**Tasks:**
**1)** Please give the Clone Hero text again, starting with "Clone Hero is" and going on through "a given song.", and swap "Star Power" for "Overdrive" throughout.
**2)** List each term the Clone Hero text introduces with the word "called" or the words "abbreviated as".

**Text passage:**
As a quick note, I’m not going to go over my specific classes and functions because that would be boring and then I’d potentially have to update this. Instead I will go over the algorithm in broad strokes, pointing out some complications that have to be dealt with. Lastly, I will only be discussing guitar: drums has some details that I do not consider to be stable as of writing, and at any rate once you understand the core algorithm it’s not hard to tweak it for drums. The same remark applies to precision mode.

Overview

Clone Hero is a Guitar Hero clone first released in 2017. I’m going to assume you’ve played it before; while I’ll go over the key facts about the engine shortly, I’m not going to introduce the core gameplay modes and mechanics.

However, one mechanic I will single out is Star Power. Star Power (henceforth abbreviated as SP) is accumulated over the course of the song and can be deployed once you have a sufficient amount. For its duration, the amount of points gained is doubled. This means that if you want to get the best possible score, you will have to activate SP at specific times. A plan to activate SP at specific times is called a path. CHOpt’s purpose is to find the optimal path for a given song.

Review of Clone Hero’s engine

The details of how SP works is somewhat uncommon knowledge, so here’s what you’d need to know to implement CHOpt. The player has a bar or tank of SP. If the bar is at least half-full, you can activate at will. Surplus SP above a full bar is discarded. Once activated, SP will remain active as the bar depletes, all the way until the bar is empty at which point SP ends.

SP is acquired from so-called SP phrases. A phrase is a sequence of star-shaped notes. Provided the full sequence is comboed, upon hitting the last note of it one quarter of the bar will be filled. Any sustain notes in the phrase can be whammied for additional SP. Such sustains are called SP sustains. Whammying is binary: as far as the game concerns, you are either whammying or you are not. Whammying more vigorously does not award additional SP.

The amount of SP gained while whammying is down to how long you have been whammying. But time is not measured here in seconds, it is measured in quarter notes. For most songs this is equivalent to a beat, but not always. For example, if a song is in 7/8 time and you whammy for a measure, you get the whammy for 3.5 quarter notes rather than 7. SP gained from whammying is gained continuously, so you can start and stop whammying mid-sustain if the path calls for it. One quarter note of whammy fills 1/30th of the bar. Therefore, if you want to be able to activate after getting one phrase, that phrase must have at least 7.5 quarter notes of whammy.

**Records shown:**
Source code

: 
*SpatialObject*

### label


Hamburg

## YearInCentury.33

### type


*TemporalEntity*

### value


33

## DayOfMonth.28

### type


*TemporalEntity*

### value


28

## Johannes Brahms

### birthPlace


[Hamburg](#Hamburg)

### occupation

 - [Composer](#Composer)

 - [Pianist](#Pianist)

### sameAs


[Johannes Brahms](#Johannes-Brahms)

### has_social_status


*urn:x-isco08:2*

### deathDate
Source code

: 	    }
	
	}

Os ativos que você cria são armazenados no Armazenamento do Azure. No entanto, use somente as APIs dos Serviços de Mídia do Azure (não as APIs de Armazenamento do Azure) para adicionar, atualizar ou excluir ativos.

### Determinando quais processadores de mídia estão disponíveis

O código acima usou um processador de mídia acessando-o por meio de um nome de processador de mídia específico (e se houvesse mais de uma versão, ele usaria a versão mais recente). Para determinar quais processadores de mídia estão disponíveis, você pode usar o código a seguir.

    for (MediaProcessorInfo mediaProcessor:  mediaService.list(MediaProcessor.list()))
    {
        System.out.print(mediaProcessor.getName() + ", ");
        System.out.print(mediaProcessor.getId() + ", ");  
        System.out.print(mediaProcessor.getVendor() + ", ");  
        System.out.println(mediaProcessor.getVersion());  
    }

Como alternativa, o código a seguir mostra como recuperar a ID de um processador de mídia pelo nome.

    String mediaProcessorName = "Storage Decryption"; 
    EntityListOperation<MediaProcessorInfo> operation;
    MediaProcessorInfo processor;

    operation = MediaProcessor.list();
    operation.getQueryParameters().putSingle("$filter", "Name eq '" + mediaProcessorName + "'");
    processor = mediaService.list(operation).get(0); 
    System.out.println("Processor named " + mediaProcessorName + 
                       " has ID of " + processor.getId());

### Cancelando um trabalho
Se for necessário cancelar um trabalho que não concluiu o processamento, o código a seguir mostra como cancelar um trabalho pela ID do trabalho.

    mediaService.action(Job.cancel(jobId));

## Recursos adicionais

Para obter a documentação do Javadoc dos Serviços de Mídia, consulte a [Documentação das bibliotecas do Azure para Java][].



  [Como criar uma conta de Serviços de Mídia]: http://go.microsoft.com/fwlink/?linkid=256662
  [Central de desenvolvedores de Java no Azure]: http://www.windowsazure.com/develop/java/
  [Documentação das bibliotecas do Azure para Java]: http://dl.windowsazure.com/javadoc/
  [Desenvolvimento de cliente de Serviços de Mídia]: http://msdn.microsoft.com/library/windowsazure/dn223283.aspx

**Task-by-task answers:**
**1)**
Clone Hero is a Guitar Hero clone first released in 2017. I’m going to assume you’ve played it before; while I’ll go over the key facts about the engine shortly, I’m not going to introduce the core gameplay modes and mechanics.

However, one mechanic I will single out is Overdrive. Overdrive (henceforth abbreviated as SP) is accumulated over the course of the song and can be deployed once you have a sufficient amount. For its duration, the amount of points gained is doubled. This means that if you want to get the best possible score, you will have to activate SP at specific times. A plan to activate SP at specific times is called a path. CHOpt’s purpose is to find the optimal path for a given song.

**2)**
SP
path
SP phrases
SP sustains